A mineração formal geralmente utiliza cianeto, uma substância altamente tóxica que, embora possa ser degradada, representa riscos significativos à saúde ambiental. Na mineração artesanal, o mercúrio é o principal responsável pela poluição, causando danos tanto aos mineradores quanto aos ecossistemas.

A nova abordagem química
O método desenvolvido pelos pesquisadores substitui o cianeto e o mercúrio pelo ácido tricloroisocianúrico, um composto comum em processos de higienização de água e cloração de piscinas. Quando ativado com água salgada, esse produto químico reage com o ouro, convertendo-o em uma forma solúvel em água.
Essa abordagem não apenas minimiza os riscos ambientais, mas também utiliza materiais amplamente disponíveis e de baixo custo. Para efetuar a recuperação do ouro da solução gerada, os cientistas criaram um sorvente polimérico rico em enxofre.
Esse material é capaz de isolar e remover o ouro, mesmo em misturas que contenham outros metais. A pesquisa demonstrou que métodos simples de lixiviação e recuperação podem ser aplicados a minérios, placas de circuito de computadores obsoletos e resíduos científicos.

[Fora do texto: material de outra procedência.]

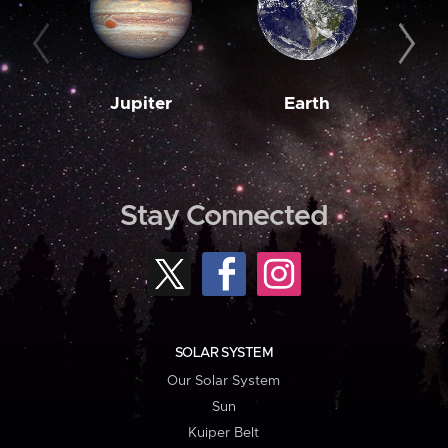
Jupiter
Earth
M
Stay Connected
SOLAR SYSTEM
Our Solar System
Sun
Kuiper Belt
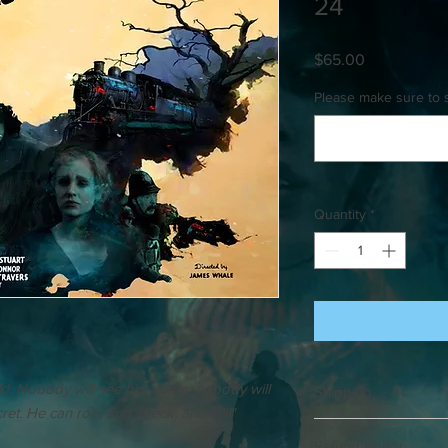
24
Price
$65.00
Please make sure to 
Quantity
*
rld. Nobody will see him come, nobody will
Shipping
et. He can rob, and wreck, and kill!"
Please allow up to 3 w
Refund Policy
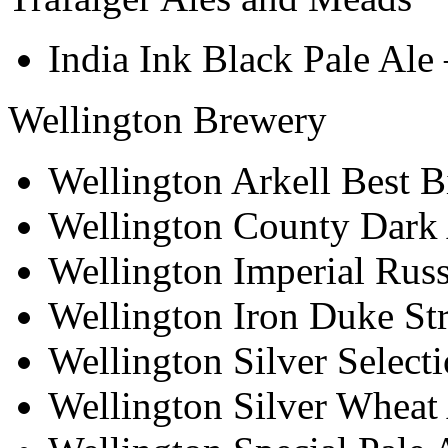
India Ink Black Pale Ale
Wellington Brewery
Wellington Arkell Best Bi
Wellington County Dark
Wellington Imperial Russ
Wellington Iron Duke St
Wellington Silver Select
Wellington Silver Wheat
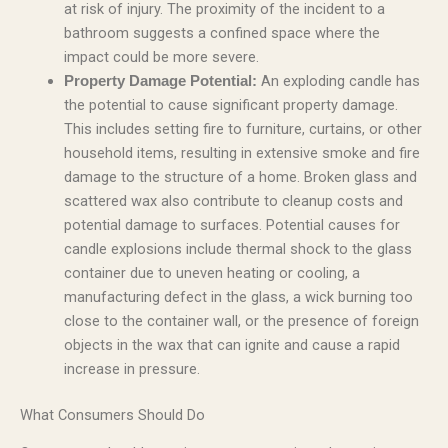
at risk of injury. The proximity of the incident to a
bathroom suggests a confined space where the
impact could be more severe.
An exploding candle has
Property Damage Potential:
the potential to cause significant property damage.
This includes setting fire to furniture, curtains, or other
household items, resulting in extensive smoke and fire
damage to the structure of a home. Broken glass and
scattered wax also contribute to cleanup costs and
potential damage to surfaces. Potential causes for
candle explosions include thermal shock to the glass
container due to uneven heating or cooling, a
manufacturing defect in the glass, a wick burning too
close to the container wall, or the presence of foreign
objects in the wax that can ignite and cause a rapid
increase in pressure.
What Consumers Should Do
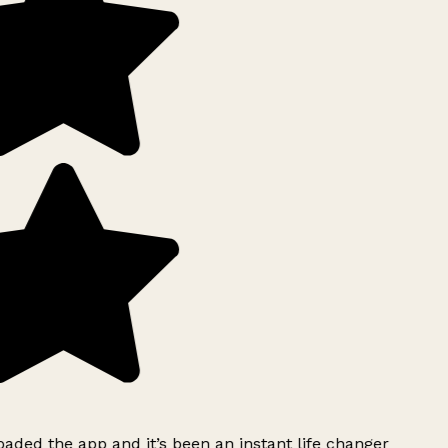
ded the app and it’s been an instant life changer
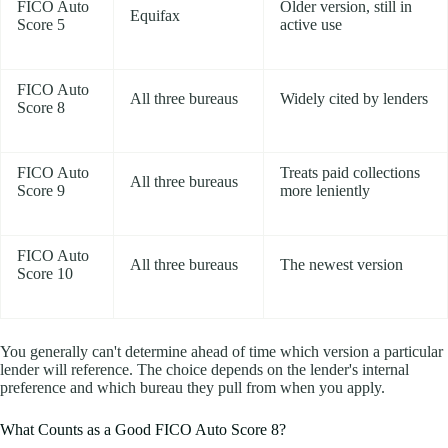
FICO Auto
Older version, still in
Equifax
Score 5
active use
FICO Auto
All three bureaus
Widely cited by lenders
Score 8
FICO Auto
Treats paid collections
All three bureaus
Score 9
more leniently
FICO Auto
All three bureaus
The newest version
Score 10
You generally can't determine ahead of time which version a particular
lender will reference. The choice depends on the lender's internal
preference and which bureau they pull from when you apply.
What Counts as a Good FICO Auto Score 8?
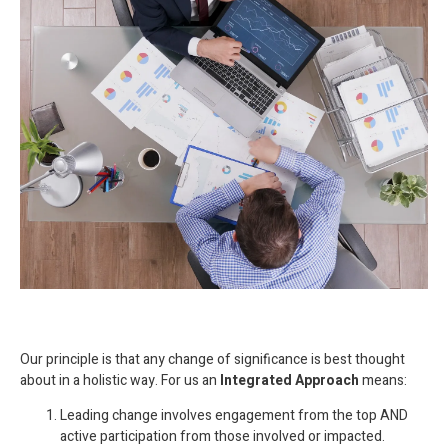
Our principle is that any change of significance is best thought
about in a holistic way. For us an
Integrated Approach
means:
Leading change involves engagement from the top AND
active participation from those involved or impacted.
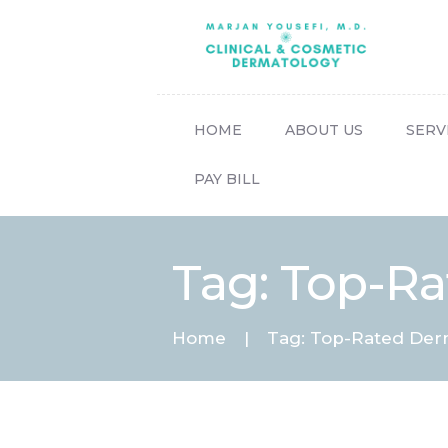
HOME
ABOUT US
SERV
PAY BILL
Tag: Top-Ra
Home
Tag: Top-Rated Derm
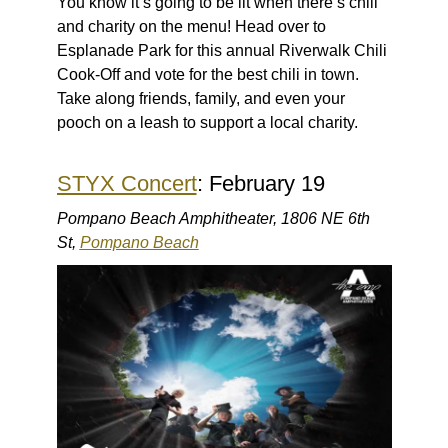
You know it’s going to be lit when there’s chili
and charity on the menu! Head over to
Esplanade Park for this annual Riverwalk Chili
Cook-Off and vote for the best chili in town.
Take along friends, family, and even your
pooch on a leash to support a local charity.
STYX Concert
: February 19
Pompano Beach Amphitheater, 1806 NE 6th
St,
Pompano Beach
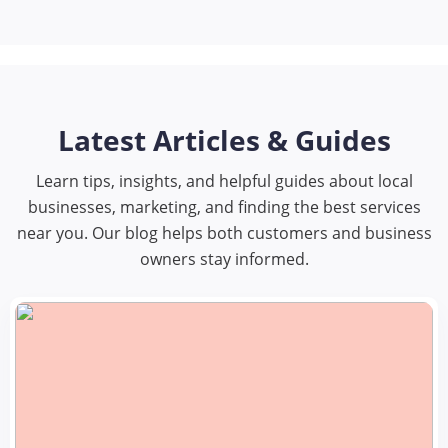
Latest Articles & Guides
Learn tips, insights, and helpful guides about local
businesses, marketing, and finding the best services
near you. Our blog helps both customers and business
owners stay informed.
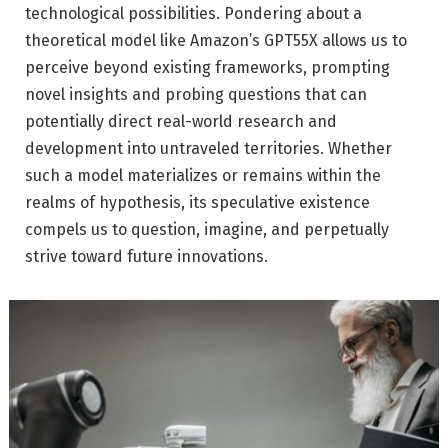
technological possibilities. Pondering about a
theoretical model like Amazon’s GPT55X allows us to
perceive beyond existing frameworks, prompting
novel insights and probing questions that can
potentially direct real-world research and
development into untraveled territories. Whether
such a model materializes or remains within the
realms of hypothesis, its speculative existence
compels us to question, imagine, and perpetually
strive toward future innovations.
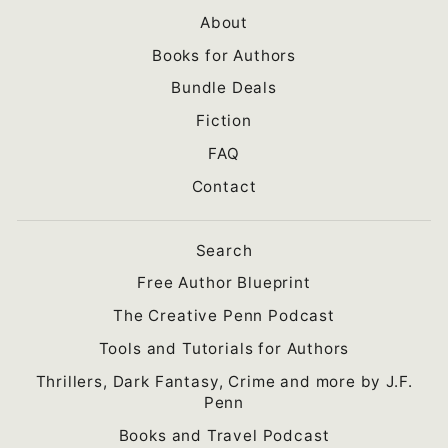
About
Books for Authors
Bundle Deals
Fiction
FAQ
Contact
Search
Free Author Blueprint
The Creative Penn Podcast
Tools and Tutorials for Authors
Thrillers, Dark Fantasy, Crime and more by J.F.
Penn
Books and Travel Podcast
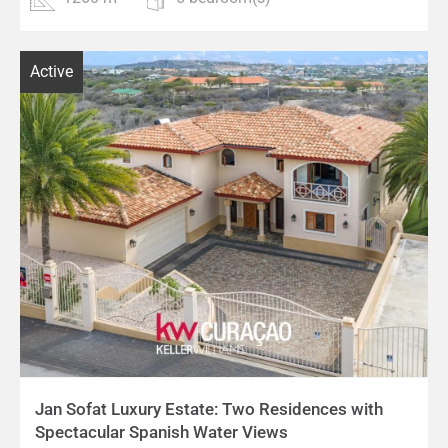
Active
Jan Sofat Luxury Estate: Two Residences with
Spectacular Spanish Water Views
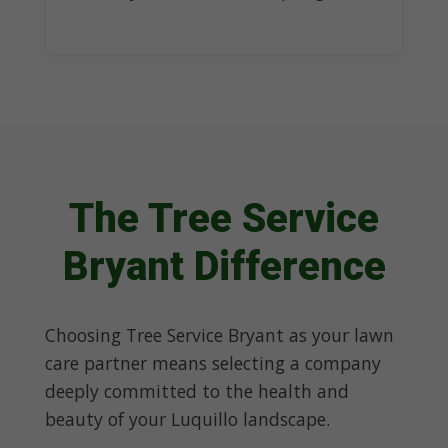
The Tree Service
Bryant Difference
Choosing Tree Service Bryant as your lawn
care partner means selecting a company
deeply committed to the health and
beauty of your Luquillo landscape.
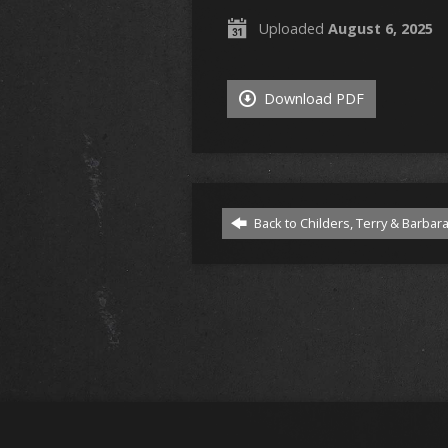
Uploaded
August 6, 2025
Download PDF
Back to Childers, Terry & Barbar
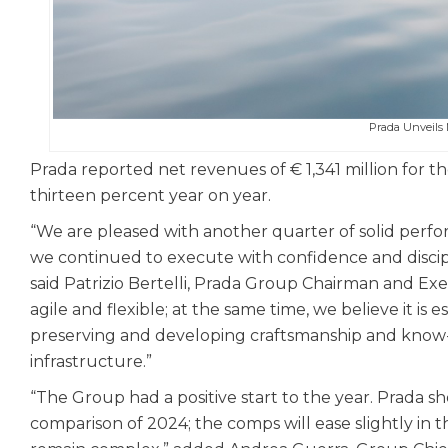
Prada Unveil
Prada reported net revenues of € 1,341 million for the
thirteen percent year on year.
“We are pleased with another quarter of solid perfo
we continued to execute with confidence and discipli
said Patrizio Bertelli, Prada Group Chairman and Ex
agile and flexible; at the same time, we believe it is 
preserving and developing craftsmanship and know
infrastructure.”
“The Group had a positive start to the year. Prada s
comparison of 2024; the comps will ease slightly in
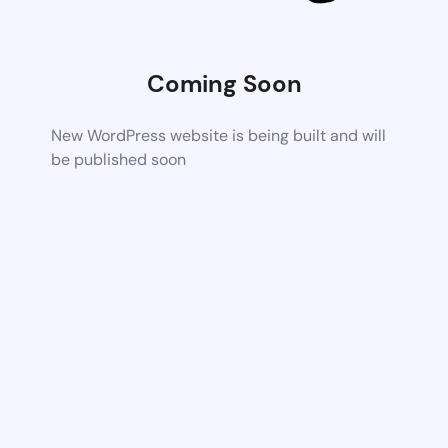
Coming Soon
New WordPress website is being built and will
be published soon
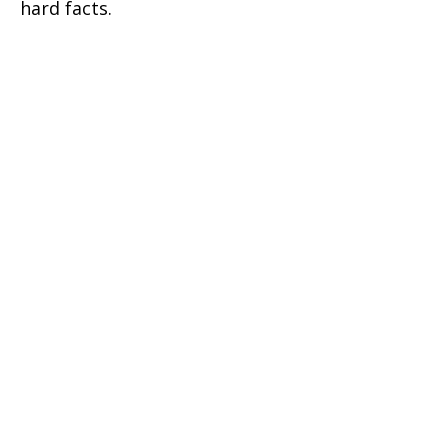
hard facts.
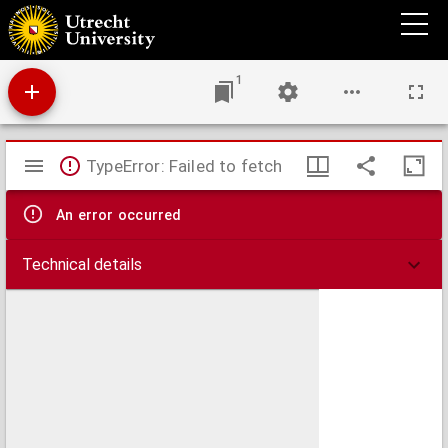
De navolging van Jesus Christus
1
Mirador
TypeError: Failed to fetch
viewer
An error occurred
Technical details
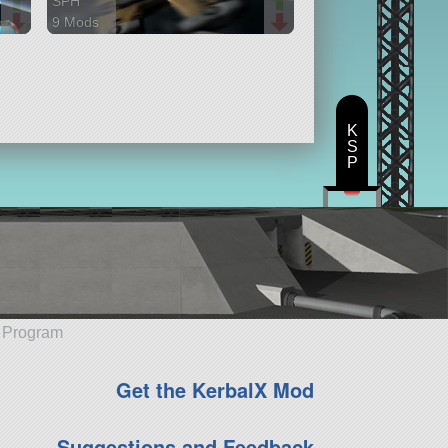
SPH
9 Mods
100 parts
ship
K
S
P
e Program
Get the KerbalX Mod
Suggestions and Feedback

A descoberta da nova técnica é especialmente relevante diante do aumento da produção de lixo eletrônico, que alcançou 62 milhões de toneladas em 2022, segundo o Monitor Global de Resíduos Eletrônicos da ONU. Esse volume representa um crescimento de 82% desde 2010 e, se as tendências atuais continuarem, estima-se que a produção atinja 82 milhões de toneladas até 2030.